Edrik is remembered by friends and family as a person who loved reading, listening to music, learning and meeting people of all ages and cultures.

At the time of his death, Blazer had been living in Medford to care for his disabled mother. He had worked in other jobs, but felt he had found his true calling battling fires in the woods. Blazer was known for taking photographs of wildfires and also enjoyed hunting and fishing.

Rich, the other firefighter from Medford and a Crater High School graduate, was a skilled framing carpenter who took up firefighting during a construction slump. He loved helping others and ended up passionate about his firefighting job.

An excellent wrestler, Rich also enjoyed watching Denver Broncos football games and fishing.

Scott Charlson, the Phoenix firefighter, was working at the job to help pay for college at SOU, where he was studying sports journalism. But his feet were so blistered after the first few weeks he considered quitting, his family recalled for a 2008 article in the Mail Tribune.

“Then he just grew up and decided, ‘I can do this. Other people can do this. I’m not a quitter,’” his father, Rick Charlson, said at the time. “So he stuck it out. I think now, towards the end, it’s just what you do. He was very responsible.”

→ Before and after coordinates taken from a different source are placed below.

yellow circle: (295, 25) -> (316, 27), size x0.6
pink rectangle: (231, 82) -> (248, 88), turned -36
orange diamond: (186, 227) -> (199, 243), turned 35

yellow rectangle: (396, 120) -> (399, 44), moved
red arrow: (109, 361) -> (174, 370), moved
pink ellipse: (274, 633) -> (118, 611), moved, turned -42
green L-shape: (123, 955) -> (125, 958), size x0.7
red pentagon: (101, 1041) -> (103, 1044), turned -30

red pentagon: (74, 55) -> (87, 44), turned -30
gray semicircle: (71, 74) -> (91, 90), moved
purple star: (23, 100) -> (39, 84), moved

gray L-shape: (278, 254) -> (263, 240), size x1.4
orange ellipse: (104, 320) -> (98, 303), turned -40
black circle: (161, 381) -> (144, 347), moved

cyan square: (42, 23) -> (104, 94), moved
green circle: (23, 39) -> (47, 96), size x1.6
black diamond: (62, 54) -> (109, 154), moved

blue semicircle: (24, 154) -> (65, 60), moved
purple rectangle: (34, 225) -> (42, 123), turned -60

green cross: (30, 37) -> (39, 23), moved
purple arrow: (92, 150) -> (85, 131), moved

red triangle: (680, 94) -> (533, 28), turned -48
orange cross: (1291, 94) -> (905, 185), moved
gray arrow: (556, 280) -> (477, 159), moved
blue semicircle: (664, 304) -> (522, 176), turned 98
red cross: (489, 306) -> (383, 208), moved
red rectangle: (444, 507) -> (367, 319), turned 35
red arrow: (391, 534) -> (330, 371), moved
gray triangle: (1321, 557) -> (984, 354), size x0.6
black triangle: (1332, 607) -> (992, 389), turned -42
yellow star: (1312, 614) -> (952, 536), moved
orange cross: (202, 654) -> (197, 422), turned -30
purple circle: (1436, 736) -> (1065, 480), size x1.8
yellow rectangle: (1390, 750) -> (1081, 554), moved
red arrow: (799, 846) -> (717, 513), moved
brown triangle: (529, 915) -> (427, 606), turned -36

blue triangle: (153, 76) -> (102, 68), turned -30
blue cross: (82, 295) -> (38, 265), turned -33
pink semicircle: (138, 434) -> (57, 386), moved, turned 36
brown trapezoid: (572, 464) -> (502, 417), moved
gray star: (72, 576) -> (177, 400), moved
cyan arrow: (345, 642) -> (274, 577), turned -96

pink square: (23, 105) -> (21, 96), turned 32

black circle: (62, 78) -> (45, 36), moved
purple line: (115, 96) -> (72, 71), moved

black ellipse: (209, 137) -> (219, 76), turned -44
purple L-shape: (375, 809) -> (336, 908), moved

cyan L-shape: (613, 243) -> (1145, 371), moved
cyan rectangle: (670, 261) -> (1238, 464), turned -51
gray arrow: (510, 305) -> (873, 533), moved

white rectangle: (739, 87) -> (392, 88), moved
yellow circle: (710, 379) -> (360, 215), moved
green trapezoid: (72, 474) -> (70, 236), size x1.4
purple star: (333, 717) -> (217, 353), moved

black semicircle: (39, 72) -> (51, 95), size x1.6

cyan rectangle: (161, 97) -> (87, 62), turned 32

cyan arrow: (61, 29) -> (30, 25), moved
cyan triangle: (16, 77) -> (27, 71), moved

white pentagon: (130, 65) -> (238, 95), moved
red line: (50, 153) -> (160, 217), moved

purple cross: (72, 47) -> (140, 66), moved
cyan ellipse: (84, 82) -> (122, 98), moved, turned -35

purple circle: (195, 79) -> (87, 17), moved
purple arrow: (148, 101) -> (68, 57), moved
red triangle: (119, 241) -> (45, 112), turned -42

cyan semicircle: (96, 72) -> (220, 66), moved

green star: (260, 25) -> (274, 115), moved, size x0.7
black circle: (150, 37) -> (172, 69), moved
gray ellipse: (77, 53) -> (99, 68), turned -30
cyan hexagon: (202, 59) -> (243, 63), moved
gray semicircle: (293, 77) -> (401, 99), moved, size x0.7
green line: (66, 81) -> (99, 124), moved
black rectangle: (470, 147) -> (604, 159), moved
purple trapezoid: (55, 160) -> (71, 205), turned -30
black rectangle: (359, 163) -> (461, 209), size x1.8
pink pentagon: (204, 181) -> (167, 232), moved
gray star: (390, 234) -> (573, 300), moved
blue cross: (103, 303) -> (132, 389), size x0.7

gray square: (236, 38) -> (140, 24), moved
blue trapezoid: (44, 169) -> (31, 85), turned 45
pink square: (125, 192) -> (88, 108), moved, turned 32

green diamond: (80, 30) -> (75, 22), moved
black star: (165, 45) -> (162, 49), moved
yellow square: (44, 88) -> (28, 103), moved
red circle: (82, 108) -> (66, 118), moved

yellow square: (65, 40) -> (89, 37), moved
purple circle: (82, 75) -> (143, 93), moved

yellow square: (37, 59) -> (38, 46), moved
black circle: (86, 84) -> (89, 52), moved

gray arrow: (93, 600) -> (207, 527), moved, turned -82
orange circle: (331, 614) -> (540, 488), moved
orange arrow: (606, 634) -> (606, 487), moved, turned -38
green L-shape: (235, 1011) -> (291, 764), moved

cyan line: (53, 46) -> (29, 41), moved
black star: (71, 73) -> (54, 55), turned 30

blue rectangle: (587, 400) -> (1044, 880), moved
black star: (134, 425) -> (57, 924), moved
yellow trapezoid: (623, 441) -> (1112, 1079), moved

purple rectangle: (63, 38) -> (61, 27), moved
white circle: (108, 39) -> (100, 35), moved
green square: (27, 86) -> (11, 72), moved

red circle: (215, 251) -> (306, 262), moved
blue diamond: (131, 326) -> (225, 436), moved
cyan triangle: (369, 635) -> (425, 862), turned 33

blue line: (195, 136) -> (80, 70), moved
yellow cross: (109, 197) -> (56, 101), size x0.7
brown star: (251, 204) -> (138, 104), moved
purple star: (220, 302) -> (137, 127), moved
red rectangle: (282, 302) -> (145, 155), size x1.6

While attending SOU, Scott Charlson often wrote sports stories for the Ashland Daily Tidings and also contributed stories to the sports section of the Mail Tribune.

Charlson played lacrosse in college, and had been planning to graduate until he found out he needed one more class. He heard working as a firefighter for Grayback Forestry paid well and landed the job that would have helped him finish college.

Hammer, the Grants Pass firefighter, had just graduated from Corban College with a business degree and married his college girlfriend. He previously had worked as a wildland firefighter during summers and was known for being unflappable under pressure and for his sense of adventure.

Renno, the firefighter from Cave Junction, was a cross country and long distance track runner while attending Illinois Valley High School. Although he was a naturally gifted runner, he also worked hard to achieve his goals. Renno later took classes at SOU.

To this day, Grayback Forestry maintains online memorials for its fallen firefighters.

President Michael Wheelock said officials informed him about the 2008 crash a few hours after it occurred, but a gag order was in place and he was told only that some people had been seriously injured, Wheelock said.

“All through the night, I kept asking the Forest Service, ‘Are those folks OK?’ Something told me they weren’t,” he recalled.

The next morning, Wheelock learned about the large number of fatalities and flew down to California.

Since the crash, he said decision makers on wildfires are more cautious about needlessly subjecting workers to dangerous conditions.

Despite the inherent dangers of using aircraft during battles against wildfires, Wheelock said helicopters always will be an essential tool.

Without the efforts of firefighters and aircraft, the Taylor Creek fire now burning near Merlin and several miles from Grants Pass would have spread to the more populated town, Wheelock said.

The wildfire has burned more than 33,000 acres, according to the Joint Information Center.

Wheelock said all those who died in the 2008 Iron 44 crash were great human beings who had so much potential.

“I can’t even grasp what the parents went through,” he said.

Wheelock said he hopes everyone will direct their thoughts and prayers toward the families of the firefighters and pilots killed a decade ago.

“We never forget. They never forget. My heart just bleeds for them,” he said.